╭─ DOCUMENTO

Il darwinismo sociale e gli opposti estremismi (parte 1)
di William Mussini
Generalmente, gli italiani decisori, sia quelli in Parlamento che gli elettori, tendono a patteggiare acriticamente per il proprio concittadino affine, cioè col proprio vicino attiguo ideologicamente e politicamente. Accade spesso che, al proprio compare, compagno, camerata, amico che sia, gli si perdona quasi tutto. Succede il contrario nei confronti dei propri avversari, siano essi neri, bianchi, di destra o di sinistra: difficilmente l’italiano in curva sud riconosce loro eventuali meriti per azioni palesemente giuste, e raramente concede indulgenze alla loro azione politica e ideologica in contrapposizione.
La volontà di divisione variegata che atavicamente affligge la sub cultura delle microsocietà italiche, genera da secoli campanilismi, tifoserie contrapposte, ideologie in contrasto, morali e comportamenti giudicanti, classi di appartenenza, picciotterie e consorterie varie. Come fossero tutti nel giusto nel conformismo partigiano, trasversalmente, tutti si fronteggiano per giudicare, fronteggiare gli avversari e dimostrare di essere più bravi di questi, più giusti e più saggi.

╰─
╭─ RIGHE DI DATI

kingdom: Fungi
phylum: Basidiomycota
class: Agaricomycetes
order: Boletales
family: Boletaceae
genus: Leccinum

╰─
╭─ RIGHE DI DATI

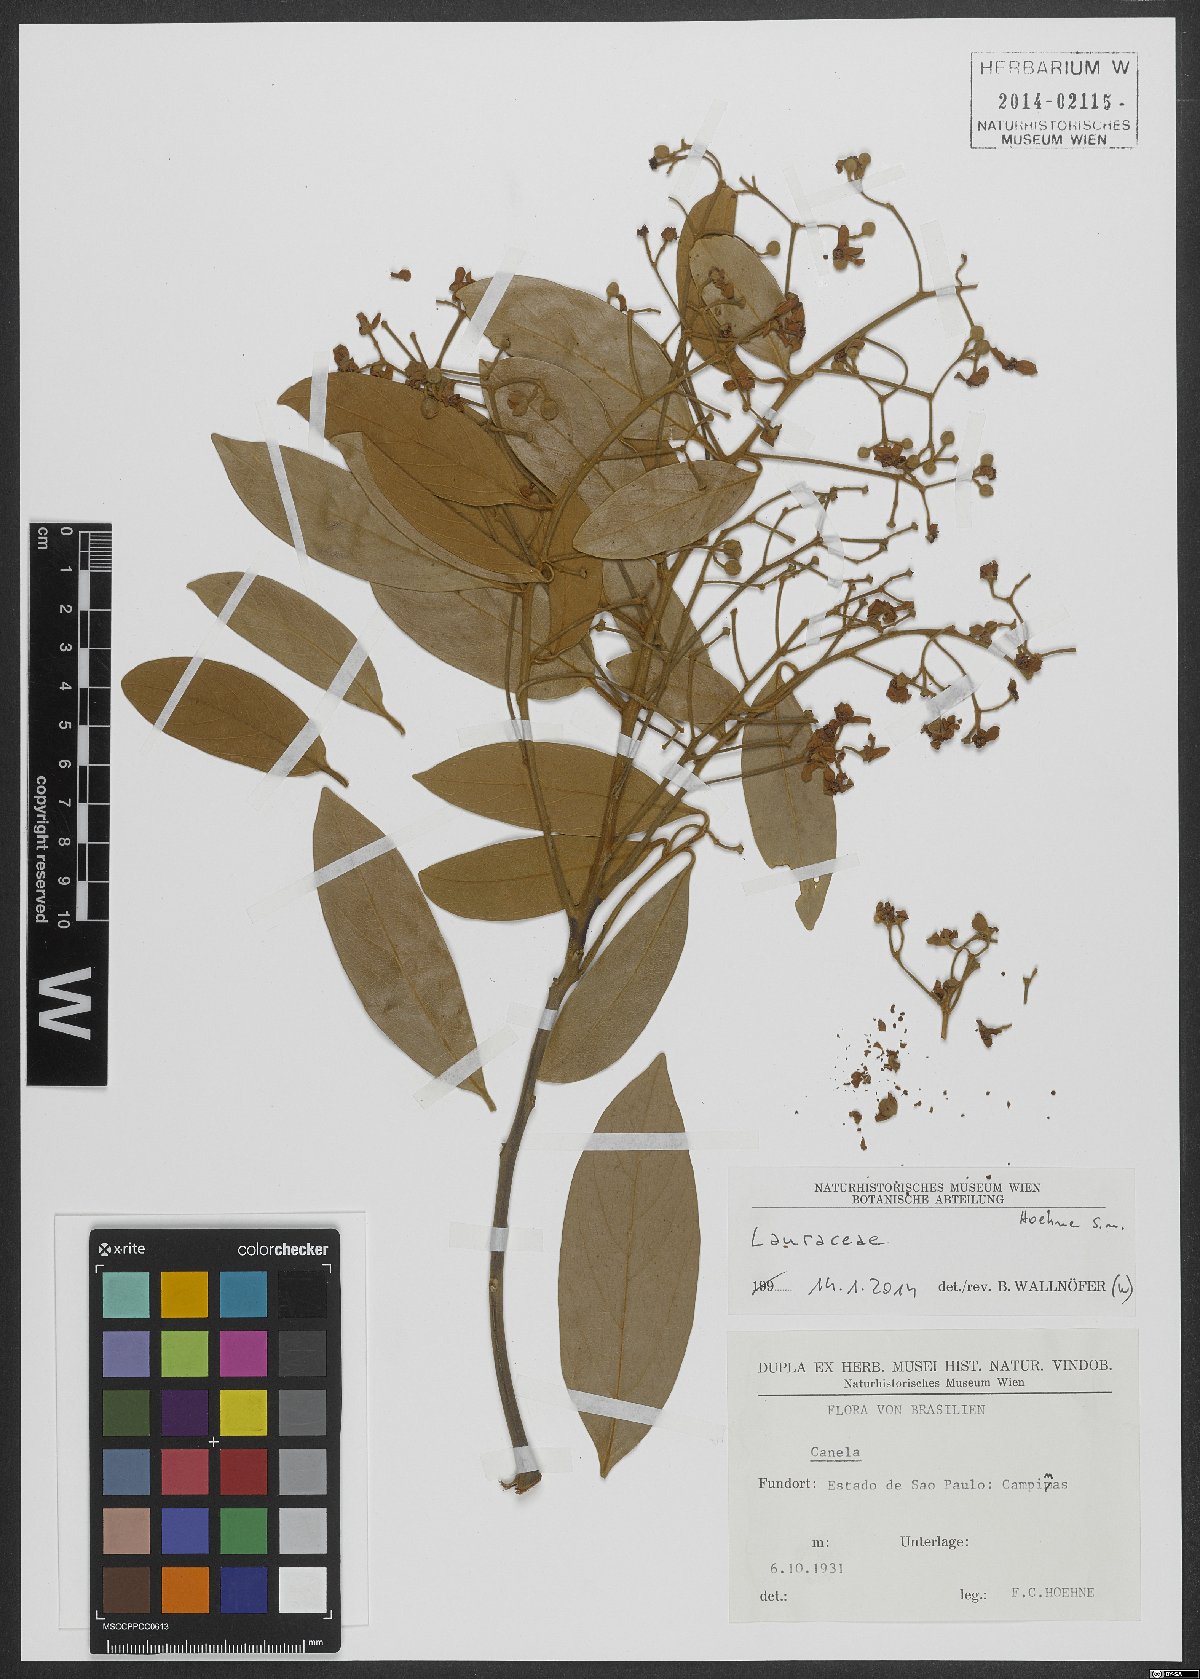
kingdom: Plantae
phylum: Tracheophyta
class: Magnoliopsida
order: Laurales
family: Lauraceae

╰─

■ **COMPITI DA SVOLGERE**:
1. Secondo il testo sul darwinismo sociale, a quale scopo gli italiani si fronteggiano tutti trasversalmente? Rispondi in una o due frasi.
2. Scrivi il seguito del testo sul darwinismo sociale, partendo dopo l'ultima frase riportata.
Le voci provengono da una fonte diversa.

■ **RISPOSTE FORNITE**:
1. Secondo il testo, tutti si fronteggiano per giudicare e fronteggiare gli avversari. Vogliono anche dimostrare di essere più bravi di loro, più giusti e più saggi.

2.
Risalendo sino ai primi vagiti della storia peninsulare conosciuta, o per meglio dire, di quella raccontata dai vincitori di numerose e rinnovate battaglie, contese e guerre d’ogni sorta, possiamo ben notare che le società reinventate nel corso dei millenni, hanno riproposto in sostanza la stessa identica formula paradigmatica: “io comando meglio se, voi sudditi, elettori e cittadini, sarete sempre e comunque divisi, in perenne lotta fratricida!”
Per quanto possa sembrare naturale o normale che i popoli in generale (quello italico più che mai) siano perennemente divisi in partiti, confraternite e tifoserie assortite, sappiamo che, in realtà, un’altra idea di società e di vita politica dell’uomo fra gli uomini sarebbe possibile, auspicabile e non affatto utopica se si ragionasse da veri socratici e con spirito libertario. Piccole comunità, infatti, sono riuscite a sopire la smania di potere di élite e a mitigare i contrasti fra componenti subalterni della medesima tribù attraverso la mediazione di figure autorevoli e sagge come, ad esempio, gli anziani (giusti e riconosciuti da tutti) nelle comunità dei nativi americani.
L’Italia moderna ma vetusta nel riproporre i soliti schemi degli estremi contrapposti, continua a farsi palleggiare dalle molteplici tifoserie politiche e ideologie rugginose. Sono le stesse ideologie che già prima dell’Unità si insinuavano eterodirette nella vita politica delle comunità, determinandone le sorti, limitandone potenzialità di sviluppo e relegandole alla subalternità culturale.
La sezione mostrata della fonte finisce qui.